3c - Preheat the oven to 180ºC/Gas Mark 4. Brush the pastry with egg wash and bake the pies for about 10 minutes until pale golden brown. Sprinkle with the caster sugar and return to the oven for 1 minute to glaze. Immediately unmold the pies before they cool in the tin, and place on a wire rack. Serve warm, with a glass of sherry or a cup of coffee.
4a – Individual pies (star tops). Unwrap pastry; lightly flour large sheet of parchment paper or plastic wrap and place pastry in centre. Roll out the pastry to a 2mm thickness and use 6cm pastry cutters to cut out discs. Use the trimmings to cut out the star shapes. Prick the bases and fill with mincemeat.
4b – Place the star shape on top (moistened with a little milk) – makes the stars stick to the mincemeat. Then brush with milk and sprinkle lightly with castor sugar.
4c - Bake for 12-15 minutes until the pastry is golden brown.
5 – Fresh fruit tarts. As 2a above then place chilled tart shell on baking tray; press 12-inch square of foil inside tart shell and fill with metal or ceramic pie weights.
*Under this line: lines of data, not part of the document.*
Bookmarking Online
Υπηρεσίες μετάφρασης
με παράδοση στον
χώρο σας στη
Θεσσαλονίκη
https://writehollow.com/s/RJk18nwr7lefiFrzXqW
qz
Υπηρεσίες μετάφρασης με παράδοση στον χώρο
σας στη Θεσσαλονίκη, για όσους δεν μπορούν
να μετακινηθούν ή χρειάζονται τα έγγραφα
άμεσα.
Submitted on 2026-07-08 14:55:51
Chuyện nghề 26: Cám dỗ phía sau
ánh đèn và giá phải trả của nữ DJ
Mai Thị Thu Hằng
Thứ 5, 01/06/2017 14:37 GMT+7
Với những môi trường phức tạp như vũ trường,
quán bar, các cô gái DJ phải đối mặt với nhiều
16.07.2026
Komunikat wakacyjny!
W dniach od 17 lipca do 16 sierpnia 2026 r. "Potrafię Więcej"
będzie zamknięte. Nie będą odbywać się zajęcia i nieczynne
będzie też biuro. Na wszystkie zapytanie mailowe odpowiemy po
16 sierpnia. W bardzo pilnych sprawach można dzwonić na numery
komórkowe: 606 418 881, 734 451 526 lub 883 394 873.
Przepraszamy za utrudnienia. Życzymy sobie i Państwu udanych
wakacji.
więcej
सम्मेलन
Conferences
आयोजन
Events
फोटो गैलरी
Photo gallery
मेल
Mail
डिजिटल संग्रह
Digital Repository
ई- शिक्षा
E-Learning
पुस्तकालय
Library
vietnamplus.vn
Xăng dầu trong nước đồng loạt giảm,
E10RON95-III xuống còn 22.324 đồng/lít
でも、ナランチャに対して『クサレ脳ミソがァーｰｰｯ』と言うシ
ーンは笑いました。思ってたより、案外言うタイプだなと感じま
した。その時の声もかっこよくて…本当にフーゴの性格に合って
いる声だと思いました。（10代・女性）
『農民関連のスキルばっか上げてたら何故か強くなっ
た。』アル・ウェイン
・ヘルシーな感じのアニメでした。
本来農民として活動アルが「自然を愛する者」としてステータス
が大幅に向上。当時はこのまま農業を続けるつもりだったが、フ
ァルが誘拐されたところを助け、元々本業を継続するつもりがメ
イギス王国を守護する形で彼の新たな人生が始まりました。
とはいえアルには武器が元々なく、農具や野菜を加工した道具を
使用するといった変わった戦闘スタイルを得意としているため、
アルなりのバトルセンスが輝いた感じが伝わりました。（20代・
6 - For 4 ONLY - adjust one oven rack to upper-middle position and other rack to lower-middle position; heat oven to 375ºF (190ºC/Gas Mark 5). Bake on lower rack 30 minutes, rotating halfway through baking time. Carefully remove foil and weights by gathering edges of foil and pulling up and out. Transfer baking tray sheet with tart shell to upper rack and continue to bake until shell is golden brown, about 5 minutes longer.
Use the tart shell for fresh fruit tarts and pies that do not require baking as the shell is already cooked.